> [PROBLEM STATEMENT] Return each line of the listing below that contains the string "việc", matching case exactly.
>>>
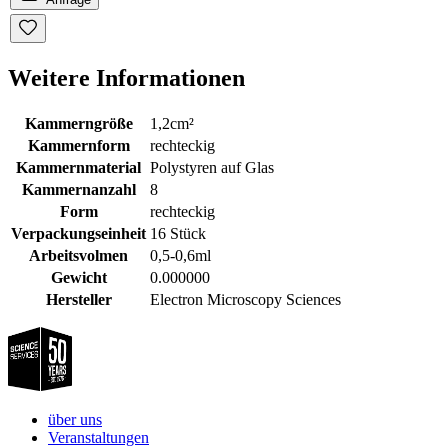
Weitere Informationen
Kammerngröße
1,2cm²
Kammernform
rechteckig
Kammernmaterial
Polystyren auf Glas
Kammernanzahl
8
Form
rechteckig
Verpackungseinheit
16 Stück
Arbeitsvolmen
0,5-0,6ml
Gewicht
0.000000
Hersteller
Electron Microscopy Sciences
über uns
Veranstaltungen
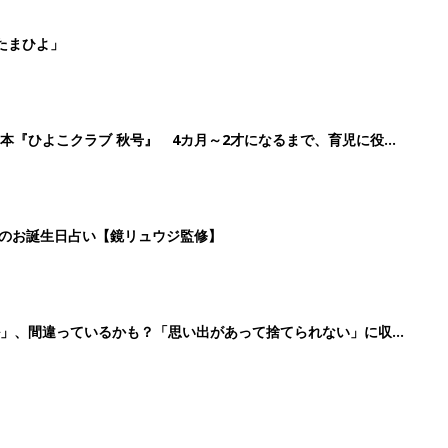
たまひよ」
本『ひよこクラブ 秋号』 4カ月～2才になるまで、育児に役立
日のお誕生日占い【鏡リュウジ監修】
ル」、間違っているかも？「思い出があって捨てられない」に収納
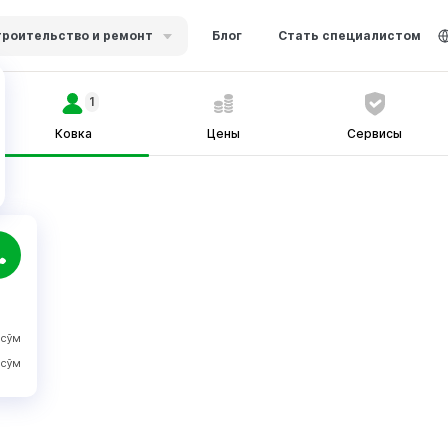
роительство и ремонт
Блог
Стать специалистом
1
Ковка
Цены
Сервисы
сўм
сўм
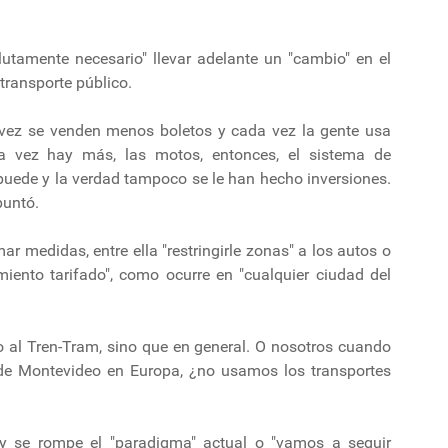
lutamente necesario" llevar adelante un "cambio" en el
transporte público.
vez se venden menos boletos y cada vez la gente usa
da vez hay más, las motos, entonces, el sistema de
puede y la verdad tampoco se le han hecho inversiones.
puntó.
r medidas, entre ella "restringirle zonas" a los autos o
iento tarifado", como ocurre en "cualquier ciudad del
olo al Tren-Tram, sino que en general. O nosotros cuando
de Montevideo en Europa, ¿no usamos los transportes
" y se rompe el "paradigma" actual o "vamos a seguir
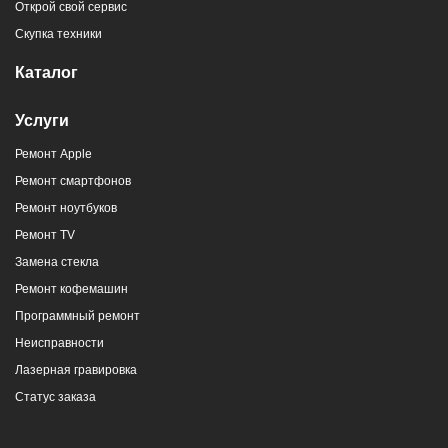
Открой свой сервис
Скупка техники
Каталог
Услуги
Ремонт Apple
Ремонт смартфонов
Ремонт ноутбуков
Ремонт TV
Замена стекла
Ремонт кофемашин
Программный ремонт
Неисправности
Лазерная гравировка
Статус заказа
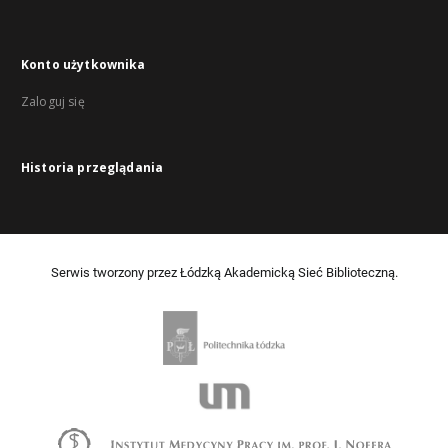
Konto użytkownika
Zaloguj się
Historia przeglądania
Serwis tworzony przez Łódzką Akademicką Sieć Biblioteczną.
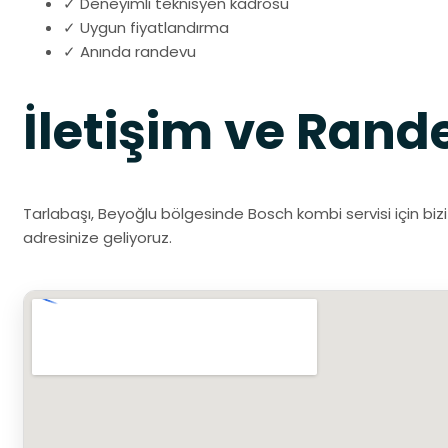
✓ Deneyimli teknisyen kadrosu
✓ Uygun fiyatlandırma
✓ Anında randevu
İletişim ve Rand
Tarlabaşı, Beyoğlu bölgesinde Bosch kombi servisi için bizi
adresinize geliyoruz.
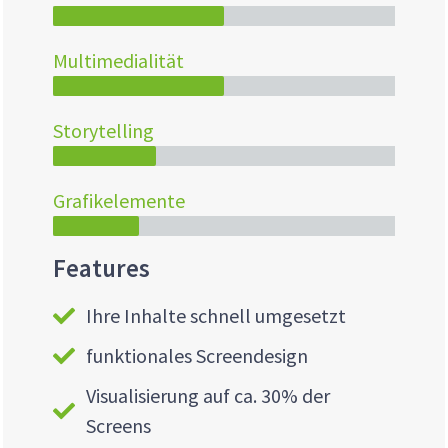
Multimedialität
Storytelling
Grafikelemente
Features
Ihre Inhalte schnell umgesetzt
funktionales Screendesign
Visualisierung auf ca. 30% der
Screens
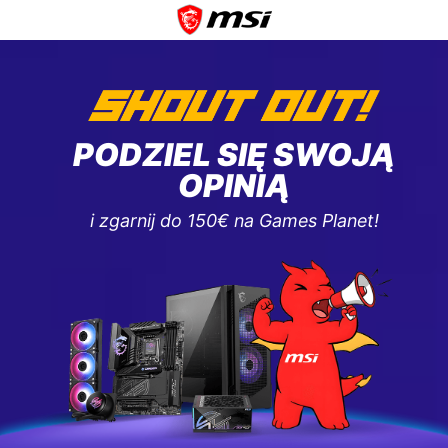
PODZIEL SIĘ SWOJĄ
OPINIĄ
i zgarnij do 150€ na Games Planet!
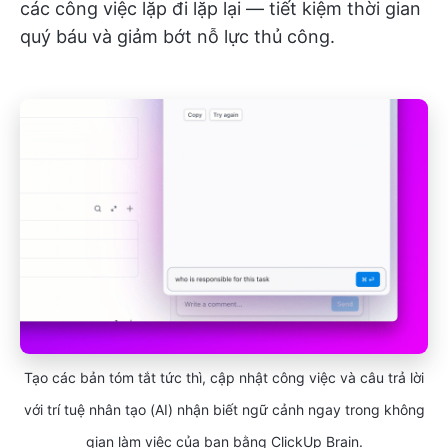
các công việc lặp đi lặp lại — tiết kiệm thời gian
quý báu và giảm bớt nỗ lực thủ công.
Tạo các bản tóm tắt tức thì, cập nhật công việc và câu trả lời
với trí tuệ nhân tạo (AI) nhận biết ngữ cảnh ngay trong không
gian làm việc của bạn bằng ClickUp Brain.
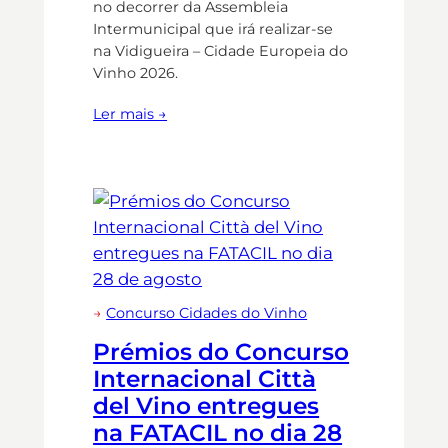
no decorrer da Assembleia
Intermunicipal que irá realizar-se
na Vidigueira – Cidade Europeia do
Vinho 2026.
Ler mais →
→
Concurso Cidades do Vinho
Prémios do Concurso
Internacional Città
del Vino entregues
na FATACIL no dia 28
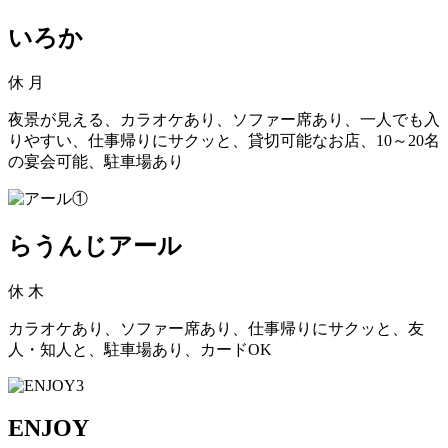
いろか
休
月
夜景が見える、カラオケあり、ソファー席あり、一人でも入
りやすい、仕事帰りにサクッと、貸切可能なお店、10～20名
の宴会可能、駐車場あり
らうんじアール
休
木
カラオケあり、ソファー席あり、仕事帰りにサクッと、友
人・知人と、駐車場あり、カードOK
ENJOY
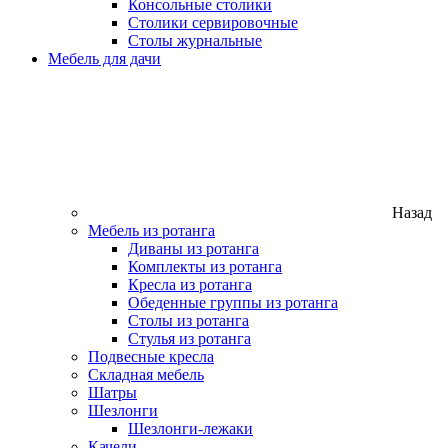
Консольные столики
Столики сервировочные
Столы журнальные
Мебель для дачи
Назад
Мебель из ротанга
Диваны из ротанга
Комплекты из ротанга
Кресла из ротанга
Обеденные группы из ротанга
Столы из ротанга
Стулья из ротанга
Подвесные кресла
Складная мебель
Шатры
Шезлонги
Шезлонги-лежаки
Качели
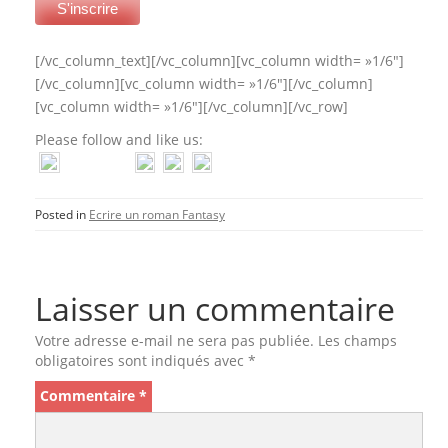
[/vc_column_text][/vc_column][vc_column width= »1/6″]
[/vc_column][vc_column width= »1/6″][/vc_column]
[vc_column width= »1/6″][/vc_column][/vc_row]
Please follow and like us:
Posted in
Ecrire un roman Fantasy
Laisser un commentaire
Votre adresse e-mail ne sera pas publiée.
Les champs
obligatoires sont indiqués avec
*
Commentaire
*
<<<
> [RESULT OF THE EXERCISE]
các công việc lặp đi lặp lại — tiết kiệm thời gian
Tạo các bản tóm tắt tức thì, cập nhật công việc và câu trả lời
gian làm việc của bạn bằng ClickUp Brain.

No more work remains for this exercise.